- What to work on -
1. Summarize the text on return value optimization in two sentences.
2. Carry on with the text on return value optimization, starting after its last line.

Theoretically you could get 1 in both situations. This is one of the situations when the compiler may or may not optimize the copy constructor away.

You can find more detailed information on the subject by googling for "Return value optimization" and "Named return value optimization", in your case the latter.

Note if you change the code to:

A foo()
{ 
  { 
     return A();
  }
}

then the RVO should kick in and you'll obtain 0 on the output.

Why didn't NRVO kick in in the case you described? (I've confirmed this on GCC 4.6.) I'm not sure at this point; either the compiler isn't smart enough or there's a rule about NRVO which disallows it here.


Edit:

The standard says...

- Given records -
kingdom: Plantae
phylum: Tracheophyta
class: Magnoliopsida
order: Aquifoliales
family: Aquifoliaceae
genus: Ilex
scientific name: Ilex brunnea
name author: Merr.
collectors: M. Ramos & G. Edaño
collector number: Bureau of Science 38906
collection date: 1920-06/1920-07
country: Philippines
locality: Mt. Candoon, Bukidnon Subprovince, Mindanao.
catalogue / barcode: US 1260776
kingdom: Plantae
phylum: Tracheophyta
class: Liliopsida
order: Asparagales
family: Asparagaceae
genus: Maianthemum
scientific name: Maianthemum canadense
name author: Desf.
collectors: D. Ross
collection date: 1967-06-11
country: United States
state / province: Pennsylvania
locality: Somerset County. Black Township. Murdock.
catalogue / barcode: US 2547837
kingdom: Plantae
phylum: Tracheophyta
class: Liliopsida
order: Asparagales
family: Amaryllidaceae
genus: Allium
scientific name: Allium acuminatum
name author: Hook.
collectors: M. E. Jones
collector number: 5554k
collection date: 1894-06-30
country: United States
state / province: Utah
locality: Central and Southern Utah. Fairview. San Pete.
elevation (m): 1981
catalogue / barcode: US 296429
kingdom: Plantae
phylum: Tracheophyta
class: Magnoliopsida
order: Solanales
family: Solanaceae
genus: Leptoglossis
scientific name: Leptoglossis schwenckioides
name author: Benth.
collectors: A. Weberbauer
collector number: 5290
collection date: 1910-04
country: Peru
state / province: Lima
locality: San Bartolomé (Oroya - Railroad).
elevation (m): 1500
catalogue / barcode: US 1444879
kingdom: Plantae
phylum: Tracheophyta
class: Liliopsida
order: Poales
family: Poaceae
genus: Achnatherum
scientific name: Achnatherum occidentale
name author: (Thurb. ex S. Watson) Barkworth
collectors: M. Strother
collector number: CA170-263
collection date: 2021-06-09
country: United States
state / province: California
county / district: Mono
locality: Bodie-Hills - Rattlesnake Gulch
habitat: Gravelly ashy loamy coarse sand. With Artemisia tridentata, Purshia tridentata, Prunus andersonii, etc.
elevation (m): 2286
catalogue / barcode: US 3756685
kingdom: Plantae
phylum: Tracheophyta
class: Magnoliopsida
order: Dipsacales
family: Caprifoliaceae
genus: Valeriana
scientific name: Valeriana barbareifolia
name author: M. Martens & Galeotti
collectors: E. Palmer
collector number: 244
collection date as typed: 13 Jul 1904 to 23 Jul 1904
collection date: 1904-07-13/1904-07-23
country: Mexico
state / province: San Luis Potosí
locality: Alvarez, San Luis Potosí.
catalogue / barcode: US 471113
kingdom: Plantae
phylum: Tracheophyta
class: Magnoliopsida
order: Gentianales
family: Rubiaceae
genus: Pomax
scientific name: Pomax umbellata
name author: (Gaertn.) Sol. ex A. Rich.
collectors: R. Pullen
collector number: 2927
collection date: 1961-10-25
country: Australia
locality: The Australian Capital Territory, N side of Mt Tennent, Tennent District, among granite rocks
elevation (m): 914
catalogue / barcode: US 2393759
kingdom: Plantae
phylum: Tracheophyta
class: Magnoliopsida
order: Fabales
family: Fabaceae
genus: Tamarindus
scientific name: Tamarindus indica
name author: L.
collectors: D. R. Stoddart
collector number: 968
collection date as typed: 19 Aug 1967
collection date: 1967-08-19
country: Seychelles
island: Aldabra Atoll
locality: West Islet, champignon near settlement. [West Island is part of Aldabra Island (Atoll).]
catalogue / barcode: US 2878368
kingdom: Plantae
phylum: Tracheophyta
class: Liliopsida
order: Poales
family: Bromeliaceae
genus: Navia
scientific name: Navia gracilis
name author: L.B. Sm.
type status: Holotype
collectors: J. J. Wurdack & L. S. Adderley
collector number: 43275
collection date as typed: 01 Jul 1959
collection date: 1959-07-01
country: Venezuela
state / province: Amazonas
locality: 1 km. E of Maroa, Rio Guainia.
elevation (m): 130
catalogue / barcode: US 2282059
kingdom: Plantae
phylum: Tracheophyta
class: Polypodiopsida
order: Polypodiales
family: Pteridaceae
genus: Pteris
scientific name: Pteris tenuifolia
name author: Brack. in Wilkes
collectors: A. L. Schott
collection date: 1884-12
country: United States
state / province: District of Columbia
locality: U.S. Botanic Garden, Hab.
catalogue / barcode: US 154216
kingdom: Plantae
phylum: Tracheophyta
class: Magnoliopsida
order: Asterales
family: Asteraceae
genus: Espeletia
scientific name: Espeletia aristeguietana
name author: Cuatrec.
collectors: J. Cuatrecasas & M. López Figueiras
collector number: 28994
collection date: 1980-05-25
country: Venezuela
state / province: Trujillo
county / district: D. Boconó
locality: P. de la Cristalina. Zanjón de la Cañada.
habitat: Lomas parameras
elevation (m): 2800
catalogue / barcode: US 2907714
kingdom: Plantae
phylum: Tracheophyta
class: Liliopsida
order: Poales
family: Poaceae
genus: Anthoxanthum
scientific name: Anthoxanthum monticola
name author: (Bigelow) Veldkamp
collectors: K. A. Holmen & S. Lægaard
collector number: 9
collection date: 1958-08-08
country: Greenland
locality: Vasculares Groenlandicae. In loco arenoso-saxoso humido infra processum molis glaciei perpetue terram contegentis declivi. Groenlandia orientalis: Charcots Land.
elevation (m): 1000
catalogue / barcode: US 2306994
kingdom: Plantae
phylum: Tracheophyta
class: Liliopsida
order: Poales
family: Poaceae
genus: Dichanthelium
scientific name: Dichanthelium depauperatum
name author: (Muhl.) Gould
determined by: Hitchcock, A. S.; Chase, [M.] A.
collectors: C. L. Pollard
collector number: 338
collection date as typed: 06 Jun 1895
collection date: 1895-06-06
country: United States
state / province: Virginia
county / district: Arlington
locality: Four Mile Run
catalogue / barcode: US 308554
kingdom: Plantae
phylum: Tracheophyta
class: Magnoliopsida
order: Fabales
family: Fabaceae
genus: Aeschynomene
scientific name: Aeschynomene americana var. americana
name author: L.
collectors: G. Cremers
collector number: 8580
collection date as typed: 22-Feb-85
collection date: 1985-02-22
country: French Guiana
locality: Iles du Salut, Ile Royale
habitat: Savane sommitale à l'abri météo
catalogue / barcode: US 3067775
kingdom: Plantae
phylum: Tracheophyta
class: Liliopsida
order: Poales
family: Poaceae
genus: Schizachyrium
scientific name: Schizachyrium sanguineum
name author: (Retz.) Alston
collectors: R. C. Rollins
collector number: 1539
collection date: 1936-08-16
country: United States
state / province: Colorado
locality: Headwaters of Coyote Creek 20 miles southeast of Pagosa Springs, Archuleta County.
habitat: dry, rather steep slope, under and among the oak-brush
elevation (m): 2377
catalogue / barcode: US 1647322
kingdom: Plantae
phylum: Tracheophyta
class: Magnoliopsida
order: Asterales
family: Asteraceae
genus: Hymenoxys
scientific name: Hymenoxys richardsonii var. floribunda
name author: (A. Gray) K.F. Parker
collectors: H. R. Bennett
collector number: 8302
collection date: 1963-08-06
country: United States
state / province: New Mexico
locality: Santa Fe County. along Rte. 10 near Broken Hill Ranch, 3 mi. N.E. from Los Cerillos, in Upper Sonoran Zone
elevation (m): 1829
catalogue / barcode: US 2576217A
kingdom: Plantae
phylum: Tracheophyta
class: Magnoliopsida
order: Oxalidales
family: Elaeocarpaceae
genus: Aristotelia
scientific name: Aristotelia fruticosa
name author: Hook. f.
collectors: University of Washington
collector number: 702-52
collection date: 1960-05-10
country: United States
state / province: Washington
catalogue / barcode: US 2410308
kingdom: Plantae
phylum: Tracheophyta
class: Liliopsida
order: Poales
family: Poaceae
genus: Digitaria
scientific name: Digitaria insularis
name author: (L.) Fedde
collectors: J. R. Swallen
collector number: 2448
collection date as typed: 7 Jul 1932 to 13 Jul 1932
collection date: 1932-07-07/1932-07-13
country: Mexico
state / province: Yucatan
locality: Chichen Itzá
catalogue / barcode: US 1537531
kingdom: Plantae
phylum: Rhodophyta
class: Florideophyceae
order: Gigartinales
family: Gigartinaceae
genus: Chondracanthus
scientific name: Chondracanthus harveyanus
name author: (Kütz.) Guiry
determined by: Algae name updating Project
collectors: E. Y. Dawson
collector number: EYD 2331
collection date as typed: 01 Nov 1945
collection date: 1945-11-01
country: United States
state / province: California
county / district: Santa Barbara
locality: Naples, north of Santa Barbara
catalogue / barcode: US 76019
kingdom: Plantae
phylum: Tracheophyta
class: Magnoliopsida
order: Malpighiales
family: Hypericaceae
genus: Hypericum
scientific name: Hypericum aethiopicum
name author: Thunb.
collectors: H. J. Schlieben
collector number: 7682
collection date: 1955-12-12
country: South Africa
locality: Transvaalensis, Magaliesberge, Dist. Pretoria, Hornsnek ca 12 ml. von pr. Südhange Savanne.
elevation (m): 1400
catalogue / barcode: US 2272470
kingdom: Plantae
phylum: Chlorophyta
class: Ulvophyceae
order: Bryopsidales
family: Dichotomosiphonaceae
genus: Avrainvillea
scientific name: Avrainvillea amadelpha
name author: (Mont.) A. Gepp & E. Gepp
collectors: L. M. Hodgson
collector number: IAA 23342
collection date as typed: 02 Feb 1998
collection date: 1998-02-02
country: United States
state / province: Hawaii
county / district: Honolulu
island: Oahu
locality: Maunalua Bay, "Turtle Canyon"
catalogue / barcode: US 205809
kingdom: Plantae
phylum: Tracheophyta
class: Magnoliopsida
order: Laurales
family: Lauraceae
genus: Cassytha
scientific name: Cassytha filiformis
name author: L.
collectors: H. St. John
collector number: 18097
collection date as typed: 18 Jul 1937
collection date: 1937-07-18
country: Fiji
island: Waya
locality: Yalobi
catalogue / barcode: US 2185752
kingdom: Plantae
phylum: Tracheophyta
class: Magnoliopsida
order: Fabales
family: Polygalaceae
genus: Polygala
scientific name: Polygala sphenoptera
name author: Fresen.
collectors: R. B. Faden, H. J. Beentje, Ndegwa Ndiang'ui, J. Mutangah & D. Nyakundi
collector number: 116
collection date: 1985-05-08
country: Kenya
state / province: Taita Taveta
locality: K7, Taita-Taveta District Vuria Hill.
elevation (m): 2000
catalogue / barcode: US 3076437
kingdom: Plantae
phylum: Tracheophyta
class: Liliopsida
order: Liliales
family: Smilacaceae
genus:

- Results -
1. The text states that a result of 1 is theoretically possible in both situations, because the compiler may or may not optimize the copy constructor away, and it points to named return value optimization as the relevant topic for this case. It notes that returning A() directly should let return value optimization kick in and produce 0, but it is unsure why named return value optimization did not apply in the described case on GCC 4.6.

2.
When certain criteria are met, an implementation is allowed to omit the copy/move construction of a class object, even if the copy/move constructor and/or destructor for the object have side effects. (...) This elision of copy/move operations, called copy elision, is permitted in the following circumstances:

— in a return statement in a function with a class return type, when the expression is the name of a non-volatile automatic object (other than a function or catch-clause parameter) with the same cv-unqualified type as the function return type , the copy/move operation can be omitted by constructing the automatic object directly into the function’s return value

Hence it's permitted here, but the compiler wasn't smart enough to perform NRVO here. If you work on GCC, you can check if it's the same on Clang and see if the result is different (my gut feeling says it will).

Note that RVO and NRVO are names for compiler features, while "copy elision" is how the standard refers to this behaviour in general.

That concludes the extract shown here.